**INSTRUCTIONS FOR THE TASK**
In the entries below, find the line containing "lnika przez pełen", then copy it and every later line exactly, ending with the last line.

[INPUT DATA — start]

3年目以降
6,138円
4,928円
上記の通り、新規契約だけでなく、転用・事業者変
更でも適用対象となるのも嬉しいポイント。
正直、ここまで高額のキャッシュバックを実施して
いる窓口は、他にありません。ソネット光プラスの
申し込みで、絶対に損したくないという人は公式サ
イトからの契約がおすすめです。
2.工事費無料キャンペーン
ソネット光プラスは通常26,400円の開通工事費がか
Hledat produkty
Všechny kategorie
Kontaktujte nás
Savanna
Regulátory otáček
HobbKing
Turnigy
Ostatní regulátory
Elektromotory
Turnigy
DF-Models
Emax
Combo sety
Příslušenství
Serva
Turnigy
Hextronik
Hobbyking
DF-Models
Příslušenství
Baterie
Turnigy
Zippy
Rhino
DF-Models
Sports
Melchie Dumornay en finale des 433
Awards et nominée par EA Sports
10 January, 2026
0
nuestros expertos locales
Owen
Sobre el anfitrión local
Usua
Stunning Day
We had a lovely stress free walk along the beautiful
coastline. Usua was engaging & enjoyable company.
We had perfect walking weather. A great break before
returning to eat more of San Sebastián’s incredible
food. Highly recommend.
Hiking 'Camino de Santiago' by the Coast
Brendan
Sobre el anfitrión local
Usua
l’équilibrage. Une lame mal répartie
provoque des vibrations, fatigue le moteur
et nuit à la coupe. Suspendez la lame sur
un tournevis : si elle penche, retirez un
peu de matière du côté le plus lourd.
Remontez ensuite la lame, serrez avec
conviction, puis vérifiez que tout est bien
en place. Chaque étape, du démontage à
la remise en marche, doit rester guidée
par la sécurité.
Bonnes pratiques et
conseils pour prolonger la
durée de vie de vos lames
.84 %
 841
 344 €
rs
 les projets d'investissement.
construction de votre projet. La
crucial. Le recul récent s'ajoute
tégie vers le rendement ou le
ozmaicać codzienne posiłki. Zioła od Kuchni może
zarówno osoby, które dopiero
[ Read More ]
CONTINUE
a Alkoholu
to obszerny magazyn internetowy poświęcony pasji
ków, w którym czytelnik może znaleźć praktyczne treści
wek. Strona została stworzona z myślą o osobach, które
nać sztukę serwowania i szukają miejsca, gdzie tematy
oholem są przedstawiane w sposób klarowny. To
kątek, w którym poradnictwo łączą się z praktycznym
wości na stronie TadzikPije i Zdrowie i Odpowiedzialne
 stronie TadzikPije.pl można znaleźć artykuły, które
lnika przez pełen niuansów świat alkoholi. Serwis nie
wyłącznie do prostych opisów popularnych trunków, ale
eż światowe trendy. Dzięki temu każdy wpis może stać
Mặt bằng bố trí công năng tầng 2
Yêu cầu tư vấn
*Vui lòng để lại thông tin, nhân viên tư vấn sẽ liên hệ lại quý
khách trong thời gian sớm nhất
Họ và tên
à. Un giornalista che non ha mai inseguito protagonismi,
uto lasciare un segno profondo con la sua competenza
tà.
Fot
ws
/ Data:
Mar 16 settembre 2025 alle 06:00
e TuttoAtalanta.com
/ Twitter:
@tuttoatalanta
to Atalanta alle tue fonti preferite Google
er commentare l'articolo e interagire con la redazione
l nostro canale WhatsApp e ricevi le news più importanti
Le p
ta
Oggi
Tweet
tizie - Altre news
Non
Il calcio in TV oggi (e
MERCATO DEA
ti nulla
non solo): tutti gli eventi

[INPUT DATA — finish]

**TASK SOLUTION**
lnika przez pełen niuansów świat alkoholi. Serwis nie
wyłącznie do prostych opisów popularnych trunków, ale
eż światowe trendy. Dzięki temu każdy wpis może stać
Mặt bằng bố trí công năng tầng 2
Yêu cầu tư vấn
*Vui lòng để lại thông tin, nhân viên tư vấn sẽ liên hệ lại quý
khách trong thời gian sớm nhất
Họ và tên
à. Un giornalista che non ha mai inseguito protagonismi,
uto lasciare un segno profondo con la sua competenza
tà.
Fot
ws
/ Data:
Mar 16 settembre 2025 alle 06:00
e TuttoAtalanta.com
/ Twitter:
@tuttoatalanta
to Atalanta alle tue fonti preferite Google
er commentare l'articolo e interagire con la redazione
l nostro canale WhatsApp e ricevi le news più importanti
Le p
ta
Oggi
Tweet
tizie - Altre news
Non
Il calcio in TV oggi (e
MERCATO DEA
ti nulla
non solo): tutti gli eventi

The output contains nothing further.